As you grow more senior in your career, take the opportunity to develop mentors with different strengths. Ask yourself what skills, knowledge or relationships makes a potential mentor special and differentiated, and focus your work with them on that exceptional area. Take an active approach by defining and sharing your objective in the format:


-Why them?

-Why you?

-Why now?

Why them?

Which skills and traits are they exemplary and recognized for? Which specific capabilities do they have depth of experience with?


Which specific gaps on your learning path can they quickly and easily provide insight on?

What unique moves have they made that parallel with your goals?

Which superpowers are they recognized for that you want to emulate?


Why you?

Which Pillars have you already developed? Which signals have already validated your motivation, and how would this engagement help?


Why now?

What compelling event creates urgency for your objective? What will happen if you 'do nothing' about it?


This helps the mentor prioritize your request over generic asks. Whenever you develop new stakeholders, take steps to demonstrate your thoughtfulness and preparation.


Preparing an informed approach

Becoming well-read in your field is beneficial at any career stage. You discover practical frameworks to try out in your job. It also provides you something memorable to reference in senior leader conversations.


Demonstrate your business acumen and motivation. Broadcast that you are self-reflective and investing in your own development.


You can bet that senior leaders are on top of financial results. Having figures top of mind (like YoY growth %) and observations from financial reporting is key. This plants a seed that you are competent beyond your current station, and someone who could be developed long-term.

Own your feedback

Approaching a mentor without knowing your current developmental feedback hinders you both. None of us are perfect, and we're never finished growing and developing. The point is to understand ourselves as we are (not as we wish to be).


We need to understand 'how we win' with our strengths, and create proven strategies to mitigate and anticipate known challenges. Together with your mentor, you can safely discuss objective feedback from peers and management. You can mix in personality frameworks like Meyers-Briggs through the fun, free online platform: https://www.16personalities.com/

This should crystallize into actions and clear opportunity targeting on Projects and Events. It facilitates a productive conversation about your ability to be Credible, Capable and Visible at the next level. Conversations like this are a powerful tool in addition to regular career conversations with your direct manager.


Without this, we can't communicate effectively to the mentor about your Credibility and Capability. We're just sharing personal beliefs about our performance.


Capture value

Establishing the relationship and expectation with a Well-Placed Mentor is a big step. Congratulations!


By proposing and developing a plan, you are positioned to begin capturing value.
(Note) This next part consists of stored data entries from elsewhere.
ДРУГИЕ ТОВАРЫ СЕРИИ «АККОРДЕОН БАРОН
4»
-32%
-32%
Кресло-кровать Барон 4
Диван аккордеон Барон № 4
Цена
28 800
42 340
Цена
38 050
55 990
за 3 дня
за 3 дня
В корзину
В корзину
Define 3-4 major milestones on your timeline, like delivering a relevant Project and passing the #1 certification. #5Pillars


Think about requirements and dependencies for each of those. Present your understanding to the mentor for validation. Where gaps in your resources or access exist, seek warm intros and problem solve together with your mentor.

Credibility

Certification - selecting the #1 certification

Project - thinking creatively about overlap to your current role and how to create business value


Capability

Project - can they introduce a hard skills mentor to support your project?

Skills Training - which trainings have their top performers used to get ahead?
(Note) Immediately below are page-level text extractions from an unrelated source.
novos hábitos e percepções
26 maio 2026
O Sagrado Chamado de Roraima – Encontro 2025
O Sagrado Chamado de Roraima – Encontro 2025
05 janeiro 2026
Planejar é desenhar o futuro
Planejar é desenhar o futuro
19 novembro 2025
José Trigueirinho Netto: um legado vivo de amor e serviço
Reading - which industry-specific or next level books stand out to them?


Visibility

Events - identify the #1 event and gain access

warm intros to informationals and shadowing


Conclusion

A Well-Placed Mentor offers unique benefits and tilts the field in your favor. You'll need to be thoughtful and persistent to identify, cultivate and engage this senior stakeholder. The benefits to you are: validating your bridge plan, unblocking any Pillar you are stuck on, and tuning your final approach based on inside information about the key decision maker. Well-Placed Mentors harmonize the entire 5 Pillars approach. Take steps now to identify and cultivate yours.